** Requirements **
1) Which column names does the CREATE TABLE statement in the Hive log-parsing thread declare? List all of them.
2) How would you sum up the Hive log-parsing thread in two sentences?
3) Can you carry on the log-timestamp regex thread from its final line?

** Passage given **
....................

1
votes

My log file record looks like this:

107.344.154.200 - - [23/Aug/2005:00:03:14 -0400] "GET /images/theimage.gif HTTP/1.0" 200 11401

I have this this syntax to parse a log file

CREATE TABLE logfile (
host STRING,
identity STRING,
user STRING,
time STRING,
request STRING,
status STRING, size STRING ) ROW FORMAT SERDE 'org.apache.hadoop.hive.serde2.RegexSerDe' WITH SERDEPROPERTIES ( "input.regex" = "([^ ]) ([^ ]) ([^ ]) (-|\[[^\]]\]) ([^ \"]|\"[^\"]\") (-|[0-9]) (-|[0-9])",
"output.format.string" = "%1$s %2$s %3$s %4$s %5$s %6$s %7$s" ) STORED AS TEXTFILE;

What regex syntax could i use to parse time where it will split [23/Aug/2005:00:03:14 -0400] by day month year minutes second?

1
Just a friendly tip, you may want to read over this page: The How-To-Ask Guide so you can always be sure that your questions are easily answerable and as clear as possible. Be sure to include any efforts you've made to fix the problem you're having, and what happened when you attempted those fixes. Also don't forget to your show code and any error messages! - Matt C

1 Answers

1
votes

Description

This regex will do the following:

  • Parse the log entry and look for the date and time
  • Capture the various date parts, like day, month, year, hour, minute, second, UTC offset

The Regex

\[(\d{2})/([a-zA-Z]{3})/(\d{4}):(\d{2}):(\d{2}):(\d{2})\s(-\d{4})]

Note, depending on the language you may have have to escape the / by replacing them with \/. but ever language is different.

Explanation

Regular expression visualization

NODE                     EXPLANATION
----------------------------------------------------------------------
  \[                       '['
----------------------------------------------------------------------
  (                        group and capture to \1:
----------------------------------------------------------------------
    \d{2}                    digits (0-9) (2 times)
----------------------------------------------------------------------
  )                        end of \1
----------------------------------------------------------------------
  /                        '/'
----------------------------------------------------------------------
  (                        group and capture to \2:
----------------------------------------------------------------------
    [a-zA-Z]{3}              any character of: 'a' to 'z', 'A' to 'Z'
                             (3 times)

....................

[Dataset excerpts]
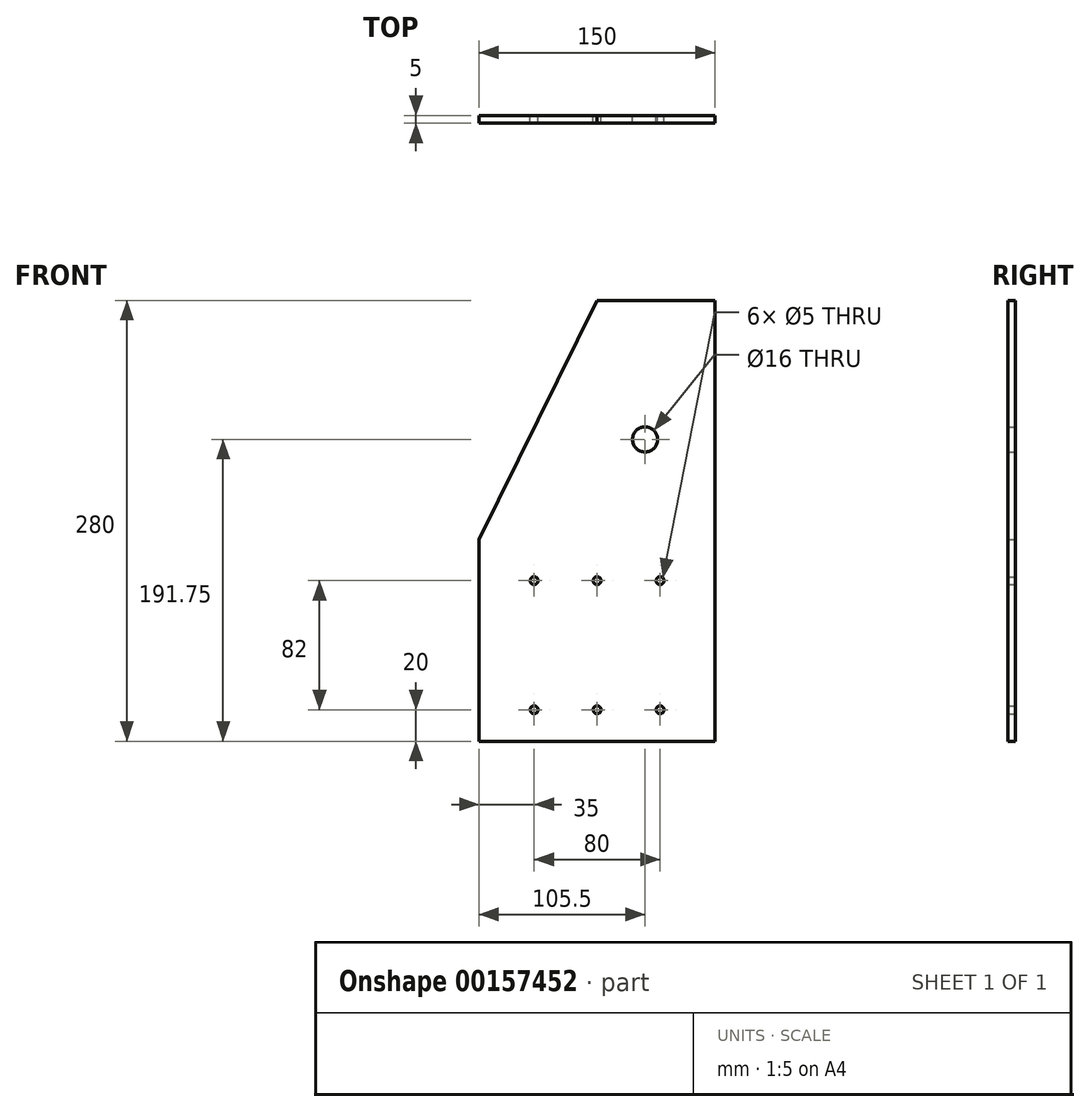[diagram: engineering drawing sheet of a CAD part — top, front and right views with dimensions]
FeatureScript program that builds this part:
annotation { "Feature Type Name" : "Feature", "Feature Type Description" : "" }
export const myFeature = defineFeature(function(context is Context, id is Id, definition is map)
    precondition{}
    {
        {
            var Q0;
            Q0=qCreatedBy(makeId("Front.planeOp"),FACE);
            var sketch = newSketch(context, id + "F0", { "sketchPlane" : qUnion([Q0])});
            skLineSegment(sketch, "E0.bottom", {"start": v(75, -140) * mm, "end": v(-75, -140) * mm});
            skLineSegment(sketch, "E0.top", {"start": v(75, 140) * mm, "end": v(0, 140) * mm});
            skLineSegment(sketch, "E0.left", {"start": v(75, -140) * mm, "end": v(75, 140) * mm});
            skLineSegment(sketch, "E0.right", {"start": v(-75, -140) * mm, "end": v(-75, -11.7) * mm});
            skPoint(sketch, "E0.middle", {"position": v(0, 0) * mm});
            skCircle(sketch, "E1", {"center": v(-40, -38) * mm, "radius": 2.5 * mm});
            skCircle(sketch, "E2", {"center": v(0, -38) * mm, "radius": 2.5 * mm});
            skCircle(sketch, "E3", {"center": v(-40, -120) * mm, "radius": 2.5 * mm});
            skCircle(sketch, "E4", {"center": v(0, -120) * mm, "radius": 2.5 * mm});
            skCircle(sketch, "E5", {"center": v(40, -120) * mm, "radius": 2.5 * mm});
            skCircle(sketch, "E6", {"center": v(40, -38) * mm, "radius": 2.5 * mm});
            skLineSegment(sketch, "E7", {"start": v(0, 140) * mm, "end": v(-75, -11.7) * mm});
            skPoint(sketch, "E8.orphan", {"position": v(-75, 140) * mm});
            skCircle(sketch, "E9", {"center": v(30.5, 51.75) * mm, "radius": 8 * mm});
            skSolve(sketch);
        }
        {
            var Q0;
            Q0=makeQuery(id+"F0.imprint","IMPRINT",FACE,{"disambiguationData":[TD([[makeQuery(id+"F0.imprint","IMPRINT",EDGE,{"derivedFrom":sQuery(id+"F0.wireOp",EDGE,"E0.bottom")}),-1.0]])]});
            extrude(context, id + "F1", {"entities" : qUnion([Q0]), "depth" : 5 * mm});
        }
    });
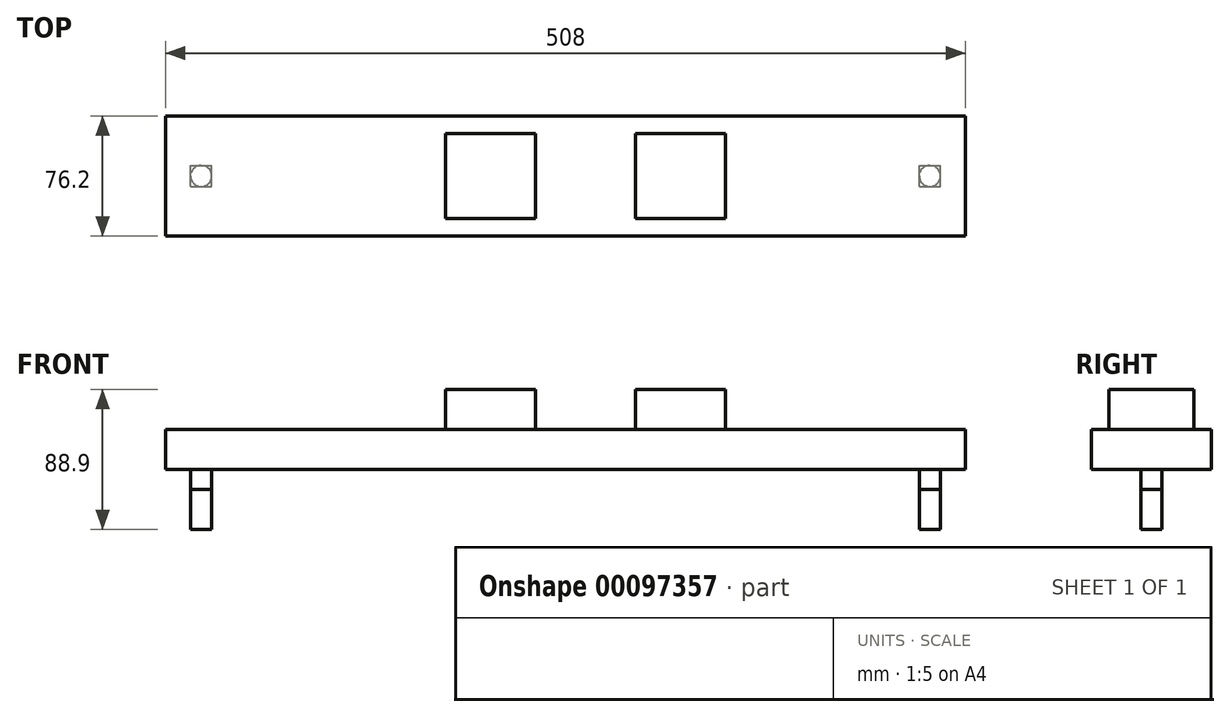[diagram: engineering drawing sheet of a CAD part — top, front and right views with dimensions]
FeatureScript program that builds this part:
annotation { "Feature Type Name" : "Feature", "Feature Type Description" : "" }
export const myFeature = defineFeature(function(context is Context, id is Id, definition is map)
    precondition{}
    {
        {
            var Q0;
            Q0=qCreatedBy(makeId("Front.planeOp"),FACE);
            var sketch = newSketch(context, id + "F0", { "sketchPlane" : qUnion([Q0])});
            skLineSegment(sketch, "E0.bottom", {"start": v(-254, 12.7) * mm, "end": v(254, 12.7) * mm});
            skLineSegment(sketch, "E0.top", {"start": v(-254, -12.7) * mm, "end": v(254, -12.7) * mm});
            skLineSegment(sketch, "E0.left", {"start": v(-254, 12.7) * mm, "end": v(-254, -12.7) * mm});
            skLineSegment(sketch, "E0.right", {"start": v(254, 12.7) * mm, "end": v(254, -12.7) * mm});
            skSolve(sketch);
        }
        {
            var Q0;
            Q0 = qSketchRegion(id + "F0", true);
            extrude(context, id + "F1", {"entities" : qUnion([Q0]), "endBound" : BoundingType.SYMMETRIC, "depth" : 76.2 * mm});
        }
        {
            var Q0;
            Q0=makeQuery(id+"F1.opExtrude","SWEPT_FACE",FACE,{"disambiguationData":[OSD([sQuery(id+"F0.wireOp",EDGE,"E0.top")])]});
            var sketch = newSketch(context, id + "F2", { "sketchPlane" : qUnion([Q0])});
            skLineSegment(sketch, "E1.bottom", {"start": v(-238.12, 6.73) * mm, "end": v(-224.65, 6.73) * mm});
            skLineSegment(sketch, "E1.top", {"start": v(-238.12, -6.74) * mm, "end": v(-224.65, -6.74) * mm});
            skLineSegment(sketch, "E1.left", {"start": v(-238.12, 6.73) * mm, "end": v(-238.12, -6.74) * mm});
            skLineSegment(sketch, "E1.right", {"start": v(-224.65, 6.73) * mm, "end": v(-224.65, -6.74) * mm});
            skLineSegment(sketch, "E2.bottom", {"start": v(224.65, 6.73) * mm, "end": v(238.13, 6.73) * mm});
            skLineSegment(sketch, "E2.top", {"start": v(224.65, -6.74) * mm, "end": v(238.13, -6.74) * mm});
            skLineSegment(sketch, "E2.left", {"start": v(224.65, 6.73) * mm, "end": v(224.65, -6.74) * mm});
            skLineSegment(sketch, "E2.right", {"start": v(238.13, 6.73) * mm, "end": v(238.13, -6.74) * mm});
            skSolve(sketch);
        }
        {
            var Q0;
            Q0 = qSketchRegion(id + "F2", true);
            extrude(context, id + "F3", {"entities" : qUnion([Q0]), "operationType" : NewBodyOperationType.ADD, "depth" : 12.7 * mm});
        }
        {
            var Q0;
            Q0=makeQuery(id+"F1.opExtrude","SWEPT_FACE",FACE,{"disambiguationData":[OSD([sQuery(id+"F0.wireOp",EDGE,"E0.bottom")])]});
            var sketch = newSketch(context, id + "F4", { "sketchPlane" : qUnion([Q0])});
            skLineSegment(sketch, "E3.bottom", {"start": v(-76.2, 26.99) * mm, "end": v(-19.05, 26.99) * mm});
            skLineSegment(sketch, "E3.top", {"start": v(-76.2, -26.99) * mm, "end": v(-19.05, -26.99) * mm});
            skLineSegment(sketch, "E3.left", {"start": v(-76.2, 26.99) * mm, "end": v(-76.2, -26.99) * mm});
            skLineSegment(sketch, "E3.right", {"start": v(-19.05, 26.99) * mm, "end": v(-19.05, -26.99) * mm});
            skLineSegment(sketch, "E4.bottom", {"start": v(44.45, 27) * mm, "end": v(101.6, 27) * mm});
            skLineSegment(sketch, "E4.top", {"start": v(44.45, -26.97) * mm, "end": v(101.6, -26.97) * mm});
            skLineSegment(sketch, "E4.left", {"start": v(44.45, 27) * mm, "end": v(44.45, -26.97) * mm});
            skLineSegment(sketch, "E4.right", {"start": v(101.6, 27) * mm, "end": v(101.6, -26.97) * mm});
            skSolve(sketch);
        }
        {
            var Q0;
            Q0 = qSketchRegion(id + "F4", true);
            extrude(context, id + "F5", {"entities" : qUnion([Q0]), "operationType" : NewBodyOperationType.ADD, "depth" : 25.4 * mm});
        }
        {
            var Q0;
            Q0=makeQuery(id+"F3.opExtrude","CAP_FACE",FACE,{"disambiguationData":[OSD([sQuery(id+"F2.wireOp",EDGE,"E1.bottom"),sQuery(id+"F2.wireOp",EDGE,"E1.top"),sQuery(id+"F2.wireOp",EDGE,"E1.left"),sQuery(id+"F2.wireOp",EDGE,"E1.right")])],"isStart":false});
            var sketch = newSketch(context, id + "F6", { "sketchPlane" : qUnion([Q0])});
            skCircle(sketch, "E5", {"center": v(-231.4, 0) * mm, "radius": 6.73 * mm});
            skCircle(sketch, "E6.MirrorC", {"center": v(231.4, 0) * mm, "radius": 6.73 * mm});
            skSolve(sketch);
        }
        {
            var Q0;
            Q0 = qSketchRegion(id + "F6", true);
            extrude(context, id + "F7", {"entities" : qUnion([Q0]), "operationType" : NewBodyOperationType.ADD, "depth" : 25.4 * mm});
        }
    });
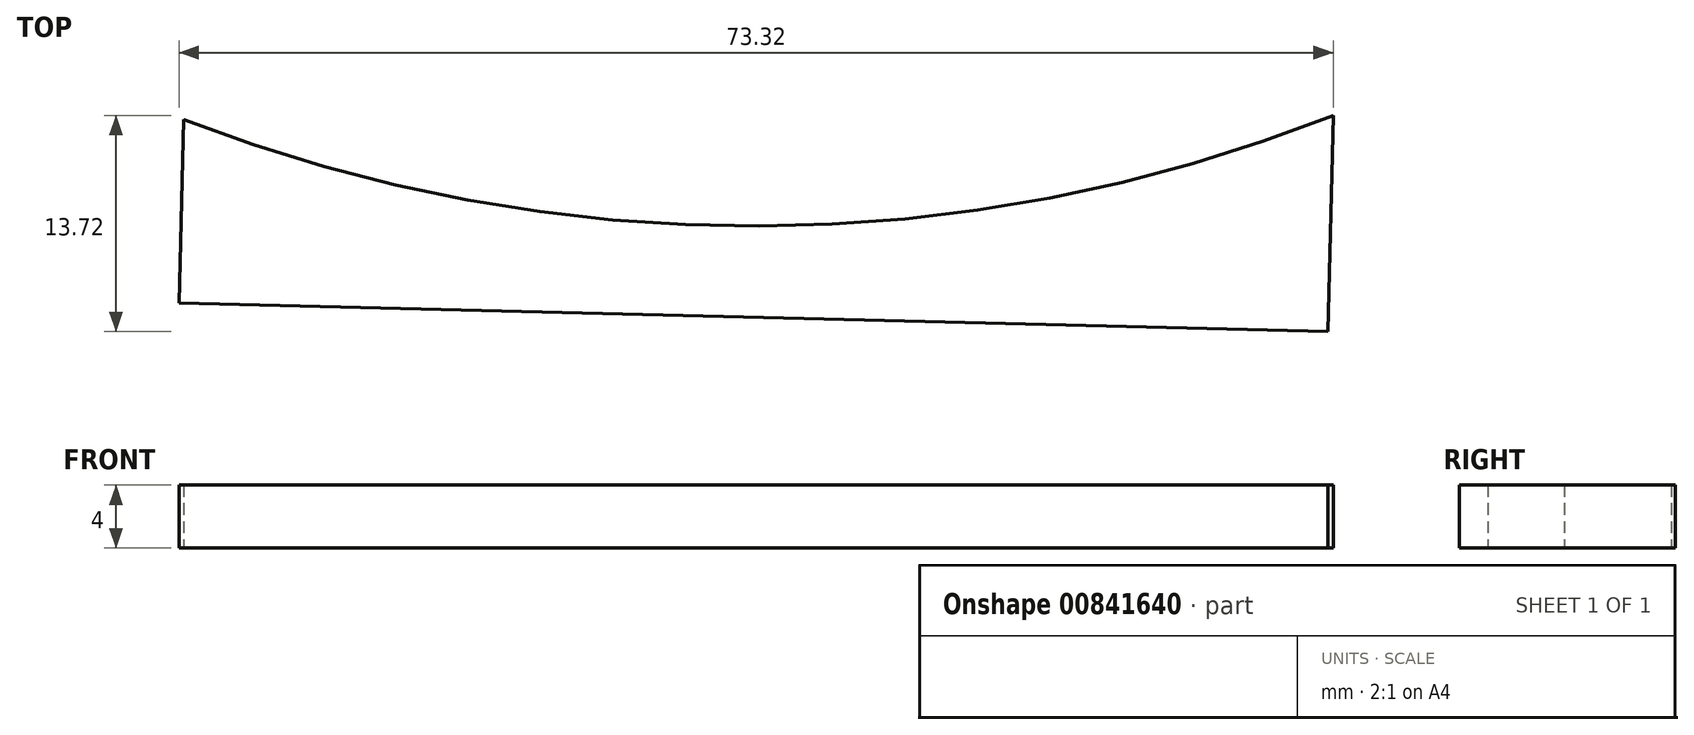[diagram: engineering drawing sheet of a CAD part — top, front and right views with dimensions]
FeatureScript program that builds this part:
annotation { "Feature Type Name" : "Feature", "Feature Type Description" : "" }
export const myFeature = defineFeature(function(context is Context, id is Id, definition is map)
    precondition{}
    {
        {
            var Q0;
            Q0=qCreatedBy(makeId("Top.planeOp"),FACE);
            var sketch = newSketch(context, id + "F0", { "sketchPlane" : qUnion([Q0])});
            skArc(sketch, "E0", {"start": v(-36.2, -93.22) * mm, "mid": v(0.34, -100) * mm, "end": v(36.83, -92.97) * mm});
            skPoint(sketch, "E1.middle", {"position": v(0, -100) * mm});
            skLineSegment(sketch, "E2.top", {"start": v(-36.49, -104.86) * mm, "end": v(36.49, -106.69) * mm});
            skLineSegment(sketch, "E2.left", {"start": v(-36.2, -93.22) * mm, "end": v(-36.49, -104.86) * mm});
            skLineSegment(sketch, "E2.right", {"start": v(36.83, -92.97) * mm, "end": v(36.49, -106.69) * mm});
            skLineSegment(sketch, "E3", {"start": v(0, 0) * mm, "end": v(0, -120.71) * mm, "construction": true});
            skPoint(sketch, "E4", {"position": v(0, -105.78) * mm});
            skPoint(sketch, "E4.positionSnap0", {"position": v(0.53, -105.78) * mm});
            skSolve(sketch);
        }
        {
            var Q0;
            Q0=makeQuery(id+"F0.imprint","IMPRINT",FACE,{"disambiguationData":[TD([[makeQuery(id+"F0.imprint","IMPRINT",EDGE,{"derivedFrom":sQuery(id+"F0.wireOp",EDGE,"E0")}),-1.0]])]});
            extrude(context, id + "F1", {"entities" : qUnion([Q0]), "depth" : 4 * mm, "offsetDistance" : 25 * mm});
        }
    });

....................

** Results for the exercise **
1) host, identity, user, time, request, status, size

2) A poster shares a web server log record and a Hive CREATE TABLE statement that parses it with RegexSerDe, then asks what regex could split the bracketed timestamp into day, month, year, minutes and second. The single answer supplies a regex that captures the day, month, year, hour, minute, second and UTC offset, warns that the / may need escaping as \/ in some languages, and starts a node-by-node explanation of the pattern.

3)
----------------------------------------------------------------------
  )                        end of \2
----------------------------------------------------------------------
  /                        '/'
----------------------------------------------------------------------
  (                        group and capture to \3:
----------------------------------------------------------------------
    \d{4}                    digits (0-9) (4 times)
----------------------------------------------------------------------
  )                        end of \3
----------------------------------------------------------------------
  :                        ':'
----------------------------------------------------------------------
  (                        group and capture to \4:
----------------------------------------------------------------------
    \d{2}                    digits (0-9) (2 times)
----------------------------------------------------------------------
  )                        end of \4
----------------------------------------------------------------------
  :                        ':'
----------------------------------------------------------------------
  (                        group and capture to \5:
----------------------------------------------------------------------
    \d{2}                    digits (0-9) (2 times)
----------------------------------------------------------------------
  )                        end of \5
----------------------------------------------------------------------
  :                        ':'
----------------------------------------------------------------------
  (                        group and capture to \6:
----------------------------------------------------------------------
    \d{2}                    digits (0-9) (2 times)
----------------------------------------------------------------------
  )                        end of \6
----------------------------------------------------------------------
  \s                       whitespace (\n, \r, \t, \f, and " ")
----------------------------------------------------------------------
  (                        group and capture to \7:
----------------------------------------------------------------------
    -                        '-'
----------------------------------------------------------------------
    \d{4}                    digits (0-9) (4 times)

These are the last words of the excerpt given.